Calculate surface areas and volumes of spheres, pyramids, cones and compound solids (2)
This
is the second of two weekly sets of tasks looking at surface area and
volume of various kinds of solids. Here we focus on the pyramid, though we start with a 'wedge', and the tasks are mostly quantitative.
MONDAY: Here we transform a wedge-shape into a cuboid in various ways.
In the given example, the wedge has been transformed into a cuboid with the same base but half the height of the original wedge. We can also transform it into a cuboid with half the base of the original wedge but the same height, as in the examples below. Of course, we don't need to transform the wedge to find its volume. We can think of it as a prism with a triangular base and a height of 8 cm, where the area of the triangle is half of a 6 cm by 10 cm rectangle. In each case we can get an expression equivalent to this for the volume (in cm³): ½×6×8×10.
TUESDAY: Here we consider how pyramids can be formed from a cuboid. The three pyramids are different, but do they have the same volume?
How obvious is it to students that the three pyramids have the same volume and so this volume is ⅓ of the volume of the cuboid - and hence can be expressed as ⅓ × base area × height? One way to access this is to consider the situation when the cuboid is a cube. Then, clearly, the three pyramids will be identical. If we now stretch the cube to make a cuboid, all the volumes will be changed by the same factor, so the pyramids, though no longer identical, will still have identical volumes.
It might reassure some students, and it can be illuminating, to assign values to the dimensions of the cuboid, as in the diagram below. They can then verify that the volume formula gives the same numerical result for each pyramid.
At this point it might be interesting to go back to Monday's wedge, which can be partitioned into two pyramids, one of which is the same as the first of the three pyramids, above. The other can be thought of as having a 6 cm by 10 cm triangular base and a height of 8 cm. The wedge and these two pyramids have volumes that are ½, ⅓ and ⅙ of the volume of the 6 cm by 8 cm by 10 cm cuboid.
WEDNESDAY: Here we compare a pyramid to one that is similar but whose dimensions (such as its edges) are only half as long. We can see that the new volume is a lot smaller, but how readily do students see that the volume is only ⅛ of the original pyramid?
In the case of a cube, it is fairly easy to see that if we halve its sides we can fit 8 such cubes into the original - but we can't do that with pyramids....
On the other hand, if students are comfortable with the volume formula for a pyramid, V₁ = ⅓abc, then if we halve each dimension we get V₂ = ⅓×½a×½b×½c = ⅛×⅓abc = ⅛×V₁.
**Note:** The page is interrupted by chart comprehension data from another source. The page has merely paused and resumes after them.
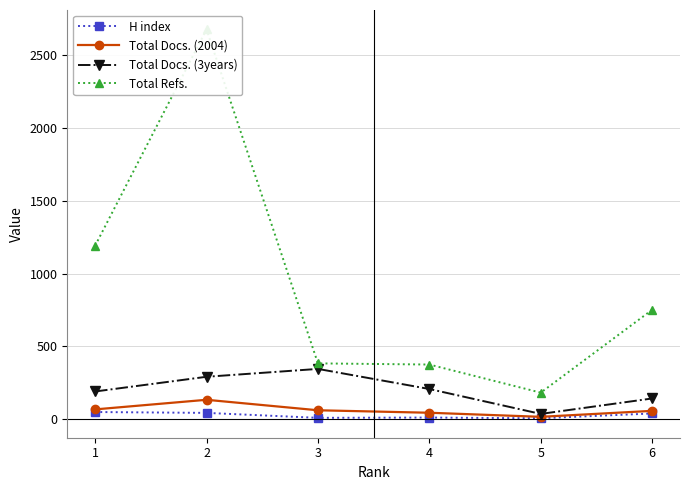

What is the value of the H index point at the 3rd from the left?

10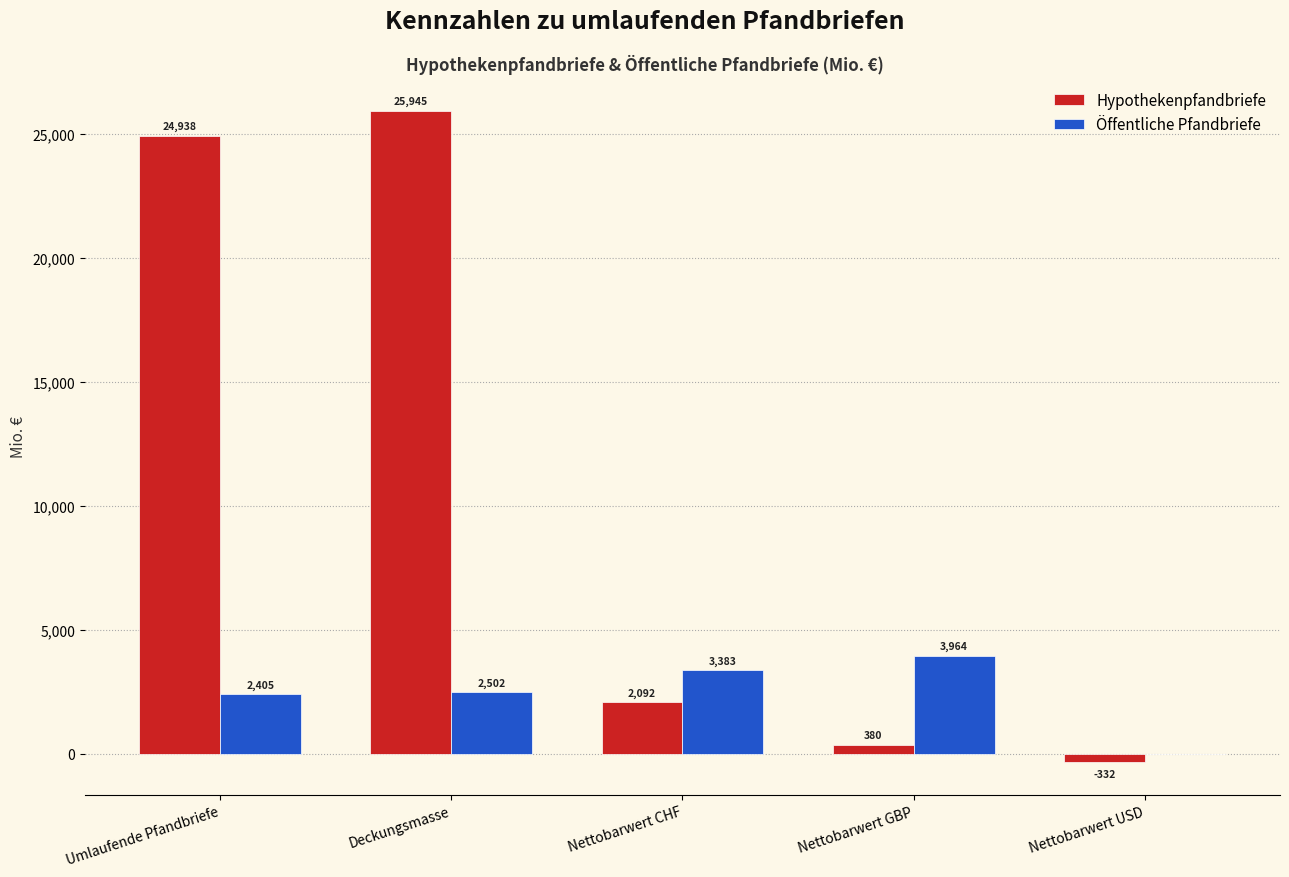

The Öffentliche Pfandbriefe series shows 3656.3 at Deckungsmasse. True or false?

False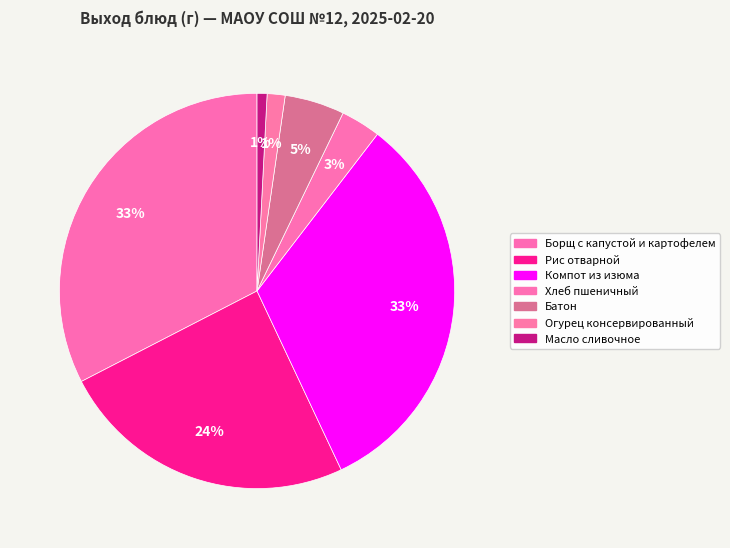

How many slices are in this pie chart?

7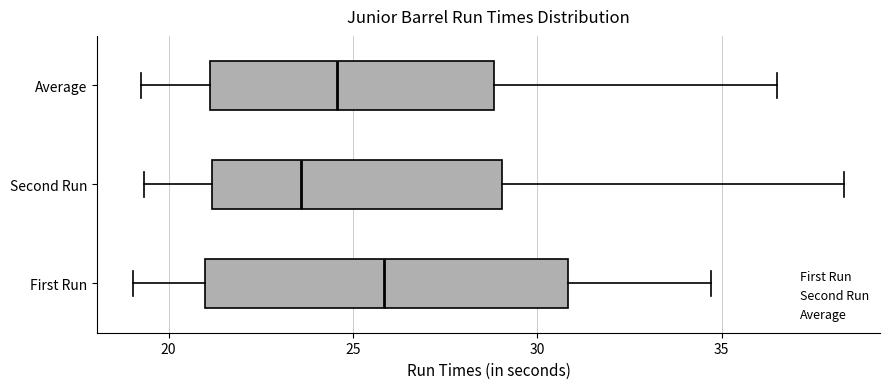

Comparing the boxes themselves (not the whiskers), which one is the widest?

First Run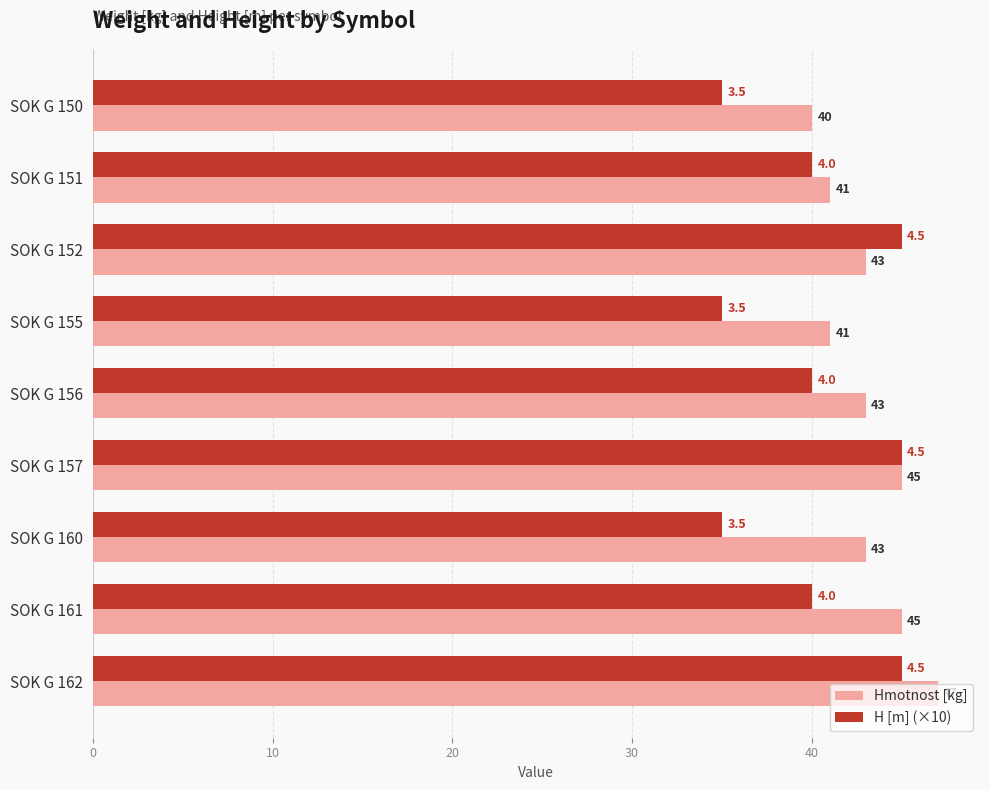

What is the spread (max minus min) of values at SOK G 155?

6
Note: We are dealing here with the property that the volume of an enlarged object is proportional to the cube of the linear scale factor. In the same way, the area is proportional to the square of the linear scale factor, which is an issue that we look at in Week 17.
THURSDAY: This is a purely qualitative task - we are only interested in whether there is any change in the surface area of the pyramid's various faces. Of course, given that the pyramid is enveloped by a cube, we could, with the aid of Pythagoras' Rule, find expressions for the area of each face.
The triangular faces of the pyramid change shape as P moves towards Q, but does this affect their areas? If we think of the horizontal edges AB, BC, CD and DA as the bases of the triangles, then what happens to the triangles' heights? For triangles ABP and CDP the heights don't change. However, the height of ADP increases while that of BCP decreases. Does this balance out?
In the elevation view, below, the blue line segments show the heights before P has moved; the red line segments show the heights when P has moved towards Q. It can be proved (How?) that the total length of the blue lines is less than the red lines. So the total area of the pyramid's faces increases.
The volume of the slabs (in m³) is 1 + 4 + 9 + 16 + 25 + 36 + 49 = 140.
The volume of a 7 m by 7 m by 7 m pyramid is ⅓×7³ = 343÷3 = 114⅓, which is rather low because this is cutting off quite large parts of the slabs. A pyramid with dimensions of 7½ m gives a better fit (a side elevation would like this, below). Its volume (in m³) is ⅓×7½×7½×7½ = ⅓×3375÷8 = 140⅝.